A Green Thumb Is Only a Click Away

FOR avid gardeners, this is the season of anticipation. The seeds are ordered and the plans are drawn for the best garden yet. For the rest of us, spring is more likely the season of confusion.

Besides telling the difference between, say, crabgrass and the real thing, we are at a loss at how to begin the perfect garden. Do we want pachysandra or pine trees? Daffodils or day lilies? It is for us that landscape and gardening software was invented.

With a little help from your computer, you can not only pick the right flowers and trees, but also plant them on-screen and see how they'll look in each season. You can view how the garden will grow over a decade and spot how the shade will fall for a particular time of year. If you're a little greener at this green-thumb business than you care to admit, this kind of expertise can be invaluable.

A big advantage of this software over gardening books is that the computer can do much of the research. Plant databases let you choose plants by climate zone, type of soil, desired color and height, and blooming season. So, for example, if you have a garden in Memphis with alkaline soils and partial shade, and you want an early blooming yellow perennial, the plant database can tell you which flowers would work.

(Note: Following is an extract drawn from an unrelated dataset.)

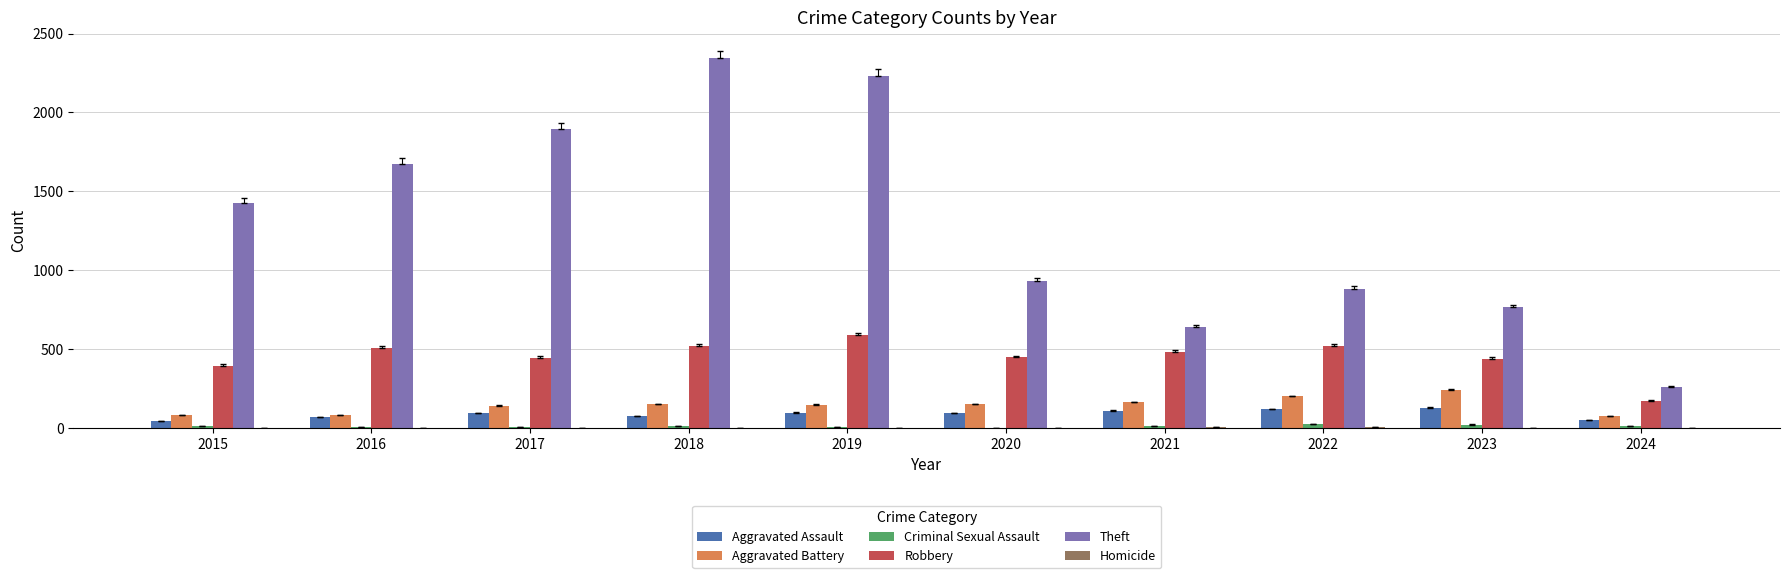

Which series changed the most between 2023 and 2024?

Theft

If you want to try out a plant database, don't spend your seed money on software just yet. Try Time Warner's excellent Internet site called the Virtual Garden (http://www.vg.com). It boasts some 3,000 plants in its database. And if you're not exactly sure which planting zone you're in, the site allows you to find out by typing in your zip code. The site - and its links to other on-line gardening locations - may be enough to answer all your questions.

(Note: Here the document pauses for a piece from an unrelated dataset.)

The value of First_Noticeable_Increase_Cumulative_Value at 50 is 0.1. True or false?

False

Others may want to design their gardens on-screen before taking up shovel and rake. For about $50, several software programs allow users to do this. Here is a review of three of the better-known titles: LandDesigner by Sierra On-Line, 3D Landscape by Books That Work, and Mum's the Word Plus by Terrace Software. Only 3D Landscape works on both IBM-compatible and Macintosh machines. LandDesigner is IBM-compatible; Mum's the Word Plus is for the Mac.

All three programs do much the same thing: They include extensive plant databases, examples of landscaped gardens, and drawing tools for designing your own creation. These features can get quite sophisticated. Once you have designed your on-screen garden, these programs allow you to visit it during each season to see what's blooming. You can view the garden from different perspectives and even from various heights. LandDesigner and 3D Landscape even allow users to make a three-dimensional "walk" through their gardens.

Like most sophisticated drawing programs, landscape software takes some time to learn. True to its Macintosh heritage, Mum's the Word Plus has the simplest drawing program. But its palettes of tools weren't well-labeled and were more limited than the other two, newer programs.

LandDesigner uses "wizards" to guide users through the design process, But I preferred 3D Landscape. Even though its plant database isn't as large as those in the other two programs, its drawing tools were comprehensive without being overly complicated when drawing an unusually shaped house or piece of property. And users who purchase the next version of the companion Garden Encyclopedia can boost 3D Landscape's plant database from some 800 to more than 3,000 varieties.

Version 3.0 of Garden Encyclopedia should be out next month. A new version of LandDesigner is due to hit the store shelves in June and 3D Landscape is scheduled for an upgrade this fall. These titles may be just the thing to get us into the garden and off of our ... uh ... laurels.